**SUPPLIED INFORMATION:**
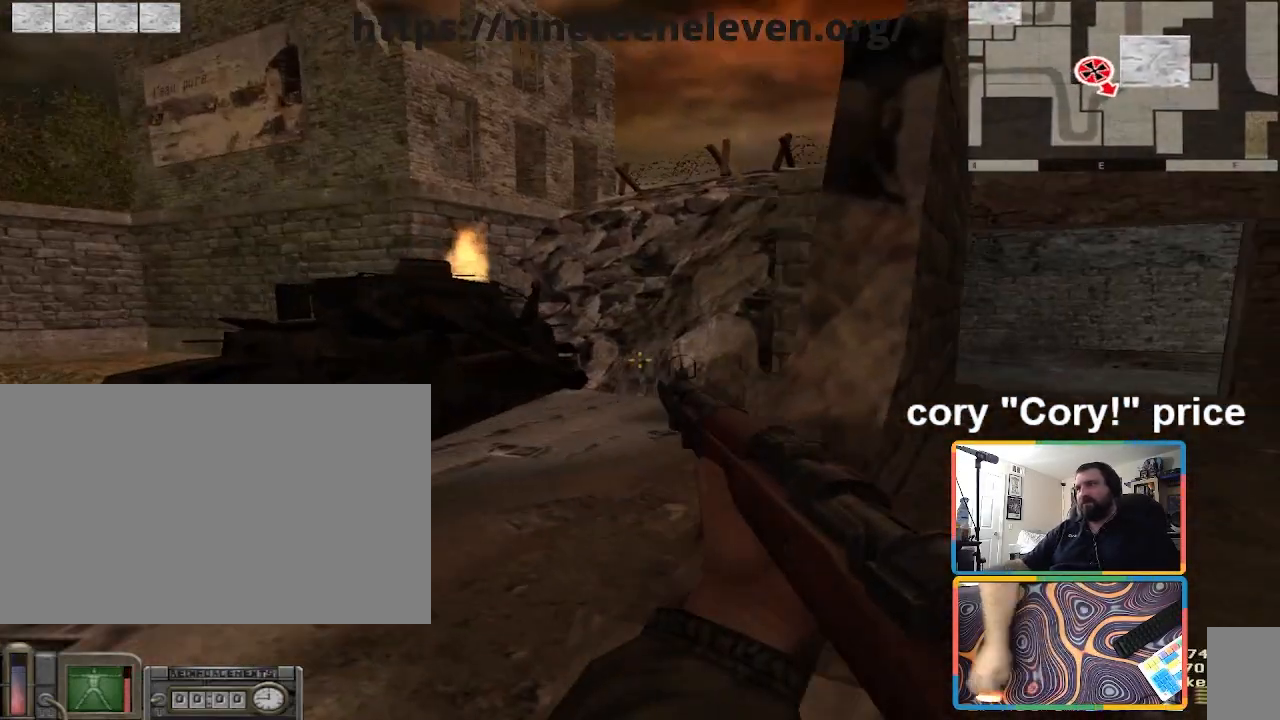
{"keys": ["d", "w"], "mouse": [], "events": [[233, "d", "up"], [400, "d", "down"]]}
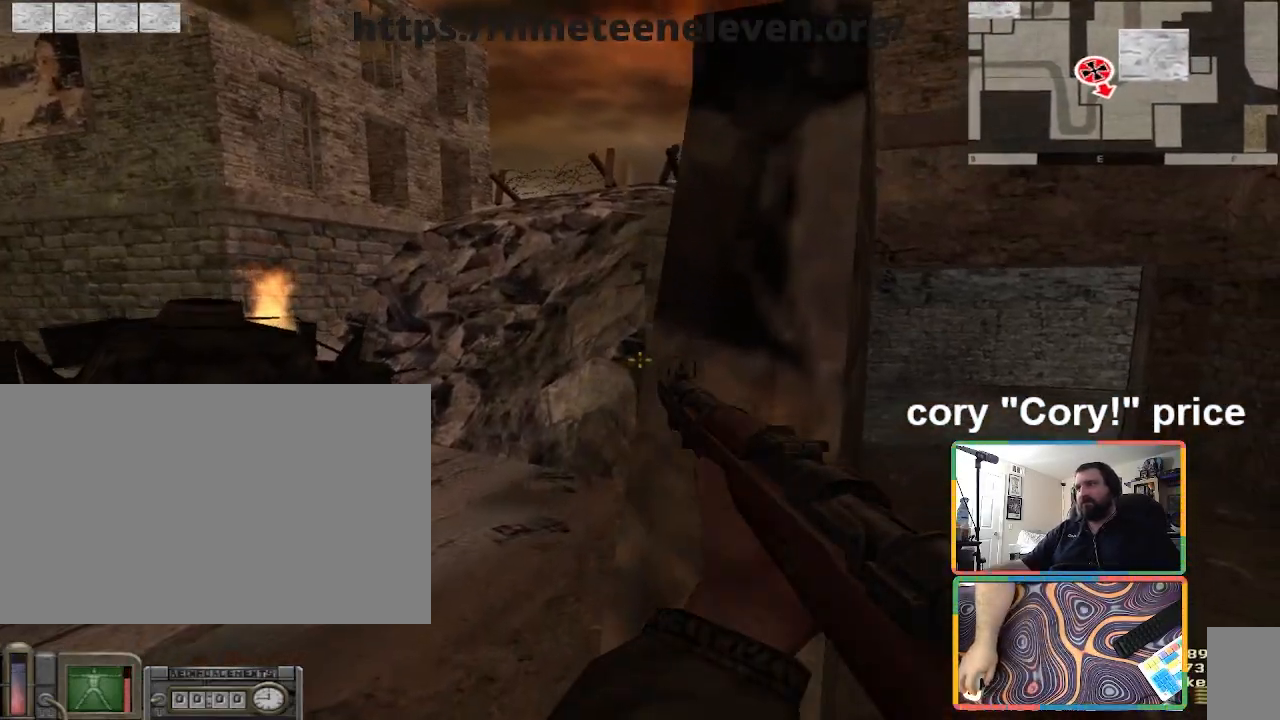
{"keys": ["w"], "mouse": [], "events": [[300, "a", "down"], [300, "d", "up"], [434, "a", "up"]]}
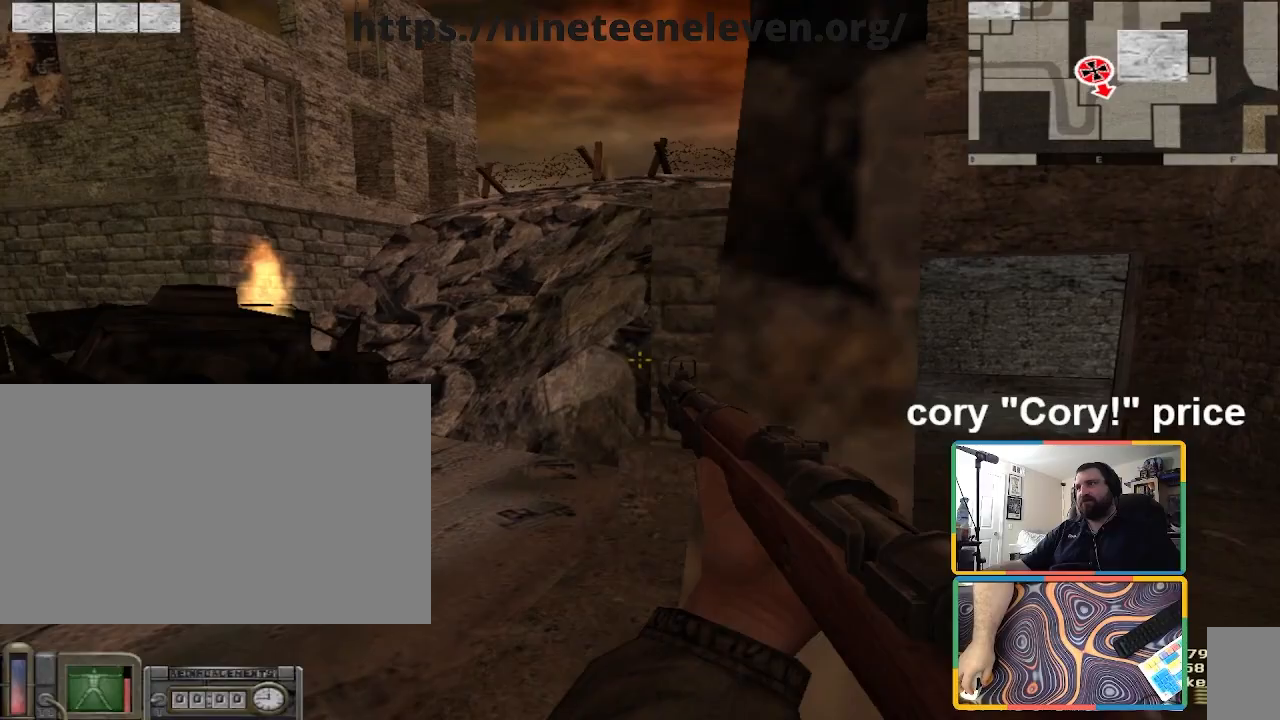
{"keys": ["d", "w"], "mouse": [], "events": [[300, "d", "down"]]}
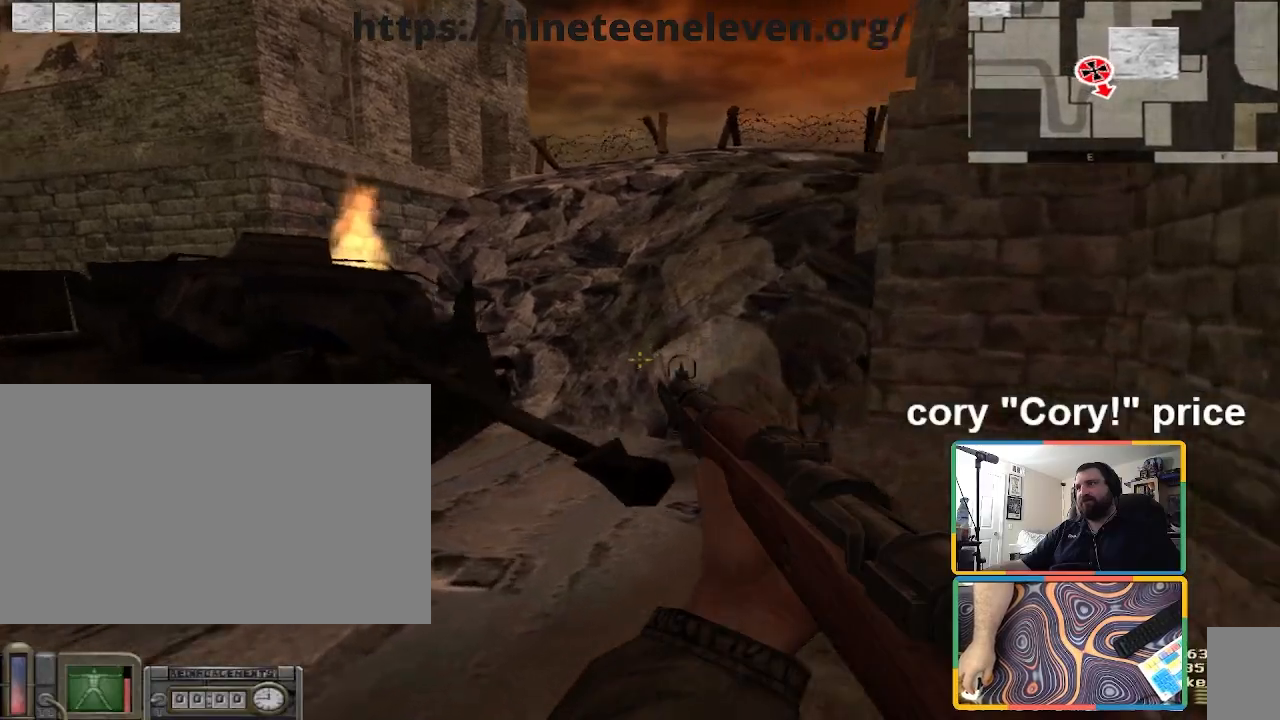
{"keys": ["a", "w"], "mouse": [], "events": [[200, "d", "up"], [467, "a", "down"]]}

**TASK GOAL:** Exact repetition of the data is needed, with no images retained.

**TASK ANSWER:**
{"keys": ["d", "w"], "mouse": [], "events": [[233, "d", "up"], [400, "d", "down"]]}
{"keys": ["w"], "mouse": [], "events": [[300, "a", "down"], [300, "d", "up"], [434, "a", "up"]]}
{"keys": ["d", "w"], "mouse": [], "events": [[300, "d", "down"]]}
{"keys": ["a", "w"], "mouse": [], "events": [[200, "d", "up"], [467, "a", "down"]]}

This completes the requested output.